# 150, 200, 250 yds..



## goosefreak (Aug 20, 2009)

Out doing more shooting to get ready for muzzy season. 
As iv stated before 
290gr Barnes TMZ 
110gr BH 209
Mid 1900’s fps 
2.5” high @ 100 yds. 

The first pic is my 150 yard target and the second pic is obviously my 200 and 250 yard shots. My arm was getting pretty black and blue by the time I started shooting 200-250. I think I can improve it but, can’t complain!!

I’ll be ready by mid September!!


----------



## DallanC (Jan 13, 2009)

I wouldn't be happy with that at all actually. If my gun were doing that I'd keep my shots to under 200. Are you getting tearing or shearing on the sabots?


PS: Use more than 2 shot groups... the more the better to get a true indication of what your gun is doing. Run a 10 shot group sometime, that'll give you a really good idea of how a load preforms. You might have a 1MOA load but pulled the 2nd shot slightly, who knows... 2 just isn't enough.





-DallanC


----------



## goosefreak (Aug 20, 2009)

DallanC said:


> I wouldn't be happy with that at all actually. If my gun were doing that I'd keep my shots to under 200. Are you getting tearing or shearing on the sabots?
> 
> PS: Use more than 2 shot groups... the more the better to get a true indication of what your gun is doing. Run a 10 shot group sometime, that'll give you a really good idea of how a load preforms. You might have a 1MOA load but pulled the 2nd shot slightly, who knows... 2 just isn't enough.
> 
> -DallanC


Nah, I'm happy with it. That's good shooting, it was a little blowy out side today while shooting and my arm was DEAD by the time I shot these.

2-4 inches left of dead center at 200-250 yards with a muzzleloader isn't good? I hope your joking.

Those are clean holes and I shot 2 shot groups because I was down to 6 pre measured tubes and I didn't want to weigh more so I shot 2 at each distance and impact never changed ( I factored in my drop for 200 and 250 and it was on the money) 
And that's the other thing, I'm -7 at 200 and -16 at 250 so, I'm out there just rough guessing-7 and -16. And those where the results. Give me another session and a fresh arm to practice with and I'll bet that group improves, this is the second time Iv shot my muzzleloader in 3 years, (last time I had a muzzy tag) 
Just need more practice is all, but I'm confident with this, it's only gonna get better.

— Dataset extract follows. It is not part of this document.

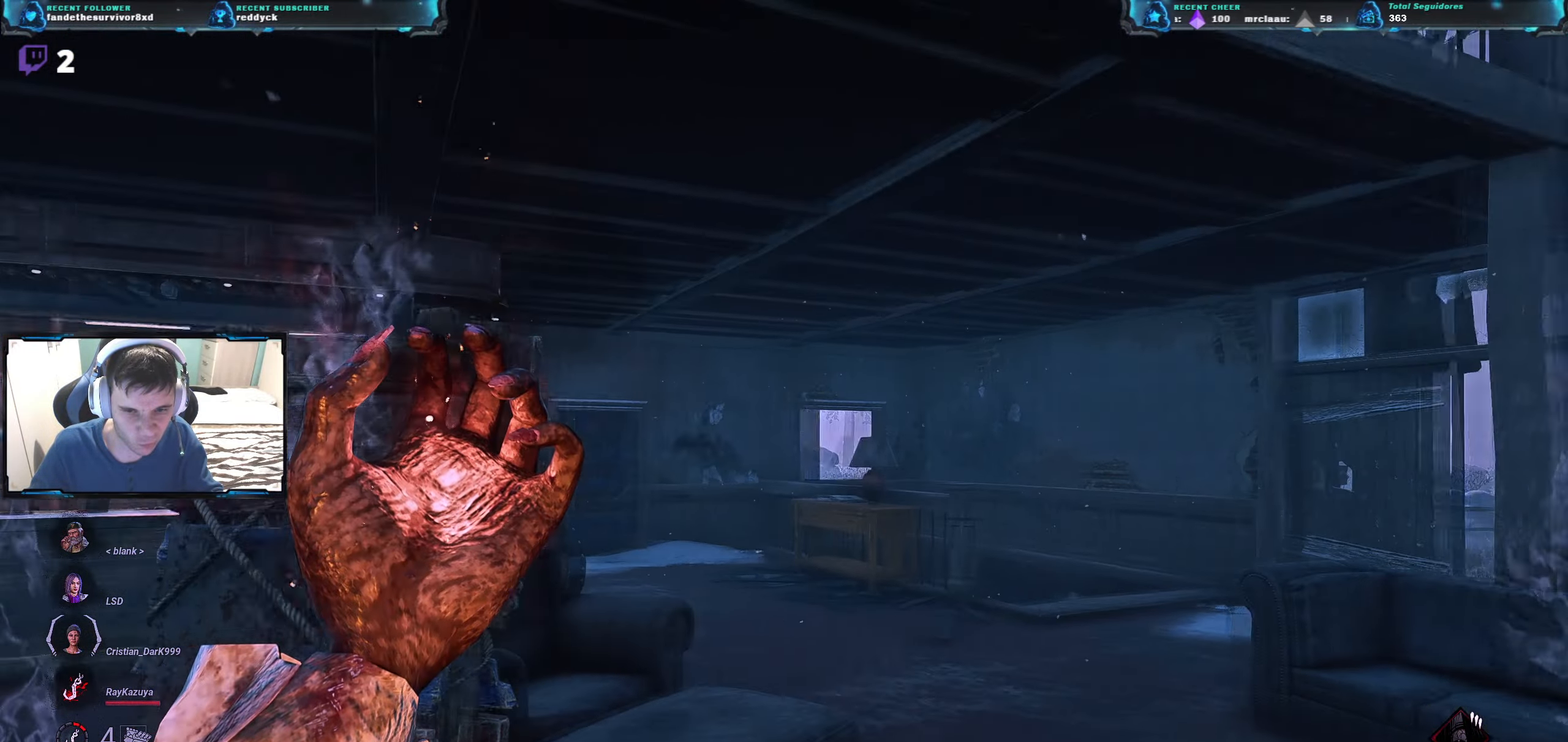
{"keys": ["w"], "events": [[117, "d", "up"]]}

That 150 yd target is a 1 MOA and the 200 is a 1 MOA and the 250 is dang near MOA. Like I said. I was fatigue and it was blowing probably 8ish mph

The 200 yard is only 2 inches left of dead center, that's good enough to take out the neighbors cat and the 250 yd shots are nearly the same, the far left one was my very last shot and it's still 5 inches left of dead center but, if you were to take the average POI based off 2 shots, that would make the 250yd impacts 3 inches left of dead center, again good enough to take out the neighbors cat at 250..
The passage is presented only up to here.